[Records from a data collection]
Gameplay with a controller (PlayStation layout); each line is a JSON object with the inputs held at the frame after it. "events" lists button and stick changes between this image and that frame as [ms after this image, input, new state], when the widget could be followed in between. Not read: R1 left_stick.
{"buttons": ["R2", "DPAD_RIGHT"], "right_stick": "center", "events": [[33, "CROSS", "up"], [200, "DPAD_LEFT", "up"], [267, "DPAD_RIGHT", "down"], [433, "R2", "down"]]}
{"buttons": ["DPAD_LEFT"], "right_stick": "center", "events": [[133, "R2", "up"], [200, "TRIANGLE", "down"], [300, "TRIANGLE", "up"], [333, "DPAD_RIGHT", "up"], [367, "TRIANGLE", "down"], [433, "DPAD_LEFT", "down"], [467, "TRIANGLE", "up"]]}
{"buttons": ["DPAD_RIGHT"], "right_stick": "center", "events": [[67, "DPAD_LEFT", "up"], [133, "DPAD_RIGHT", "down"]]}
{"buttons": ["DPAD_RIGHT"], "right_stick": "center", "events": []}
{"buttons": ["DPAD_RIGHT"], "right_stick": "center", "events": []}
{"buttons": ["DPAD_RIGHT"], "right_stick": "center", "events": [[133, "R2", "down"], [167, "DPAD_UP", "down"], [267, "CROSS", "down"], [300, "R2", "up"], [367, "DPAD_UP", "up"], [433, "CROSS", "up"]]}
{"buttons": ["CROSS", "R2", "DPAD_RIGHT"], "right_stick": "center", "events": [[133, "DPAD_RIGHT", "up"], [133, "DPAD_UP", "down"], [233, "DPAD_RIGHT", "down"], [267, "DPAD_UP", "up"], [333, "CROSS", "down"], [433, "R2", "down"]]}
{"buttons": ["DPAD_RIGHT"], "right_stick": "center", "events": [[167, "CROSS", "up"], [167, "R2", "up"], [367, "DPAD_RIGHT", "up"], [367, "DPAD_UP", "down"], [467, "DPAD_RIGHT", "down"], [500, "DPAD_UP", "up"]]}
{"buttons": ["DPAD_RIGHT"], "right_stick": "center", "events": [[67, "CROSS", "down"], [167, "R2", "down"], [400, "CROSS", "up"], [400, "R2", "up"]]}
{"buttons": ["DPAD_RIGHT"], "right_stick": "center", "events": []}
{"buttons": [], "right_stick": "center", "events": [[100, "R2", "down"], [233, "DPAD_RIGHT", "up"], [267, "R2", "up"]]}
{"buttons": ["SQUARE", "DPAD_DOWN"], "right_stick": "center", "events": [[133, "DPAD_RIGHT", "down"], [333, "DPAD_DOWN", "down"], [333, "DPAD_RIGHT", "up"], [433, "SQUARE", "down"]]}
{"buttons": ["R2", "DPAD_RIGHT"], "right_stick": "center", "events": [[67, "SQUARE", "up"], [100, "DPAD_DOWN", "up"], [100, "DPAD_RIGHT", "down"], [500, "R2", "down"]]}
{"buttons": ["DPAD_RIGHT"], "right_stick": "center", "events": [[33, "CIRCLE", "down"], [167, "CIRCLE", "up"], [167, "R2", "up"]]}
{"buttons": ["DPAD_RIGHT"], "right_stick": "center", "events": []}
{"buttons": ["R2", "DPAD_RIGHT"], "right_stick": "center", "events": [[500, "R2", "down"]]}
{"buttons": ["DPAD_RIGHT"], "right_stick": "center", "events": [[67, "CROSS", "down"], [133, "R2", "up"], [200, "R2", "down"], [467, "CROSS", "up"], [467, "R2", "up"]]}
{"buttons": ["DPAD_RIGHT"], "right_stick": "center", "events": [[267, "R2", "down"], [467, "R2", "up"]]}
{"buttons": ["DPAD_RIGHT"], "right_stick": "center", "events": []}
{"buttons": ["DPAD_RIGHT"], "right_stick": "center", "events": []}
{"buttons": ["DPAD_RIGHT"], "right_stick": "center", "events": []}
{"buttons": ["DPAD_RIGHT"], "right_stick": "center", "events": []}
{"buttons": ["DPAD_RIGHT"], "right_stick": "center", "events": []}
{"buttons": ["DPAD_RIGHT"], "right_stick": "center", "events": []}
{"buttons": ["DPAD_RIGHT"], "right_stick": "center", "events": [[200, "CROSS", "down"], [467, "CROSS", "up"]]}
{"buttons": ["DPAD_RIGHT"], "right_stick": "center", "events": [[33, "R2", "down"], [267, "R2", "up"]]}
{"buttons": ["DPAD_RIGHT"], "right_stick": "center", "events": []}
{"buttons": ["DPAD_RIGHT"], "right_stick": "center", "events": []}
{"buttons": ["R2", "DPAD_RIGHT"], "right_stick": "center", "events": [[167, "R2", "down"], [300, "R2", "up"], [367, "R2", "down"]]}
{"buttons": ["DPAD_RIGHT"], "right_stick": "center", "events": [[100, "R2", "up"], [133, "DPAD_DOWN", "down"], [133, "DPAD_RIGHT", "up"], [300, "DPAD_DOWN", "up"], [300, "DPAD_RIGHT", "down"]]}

*TASK DETAILS*
Which lines hold the word "SQUARE"? Return all of them from the records above.

*EXERCISE SOLUTION*
{"buttons": ["SQUARE", "DPAD_DOWN"], "right_stick": "center", "events": [[133, "DPAD_RIGHT", "down"], [333, "DPAD_DOWN", "down"], [333, "DPAD_RIGHT", "up"], [433, "SQUARE", "down"]]}
{"buttons": ["R2", "DPAD_RIGHT"], "right_stick": "center", "events": [[67, "SQUARE", "up"], [100, "DPAD_DOWN", "up"], [100, "DPAD_RIGHT", "down"], [500, "R2", "down"]]}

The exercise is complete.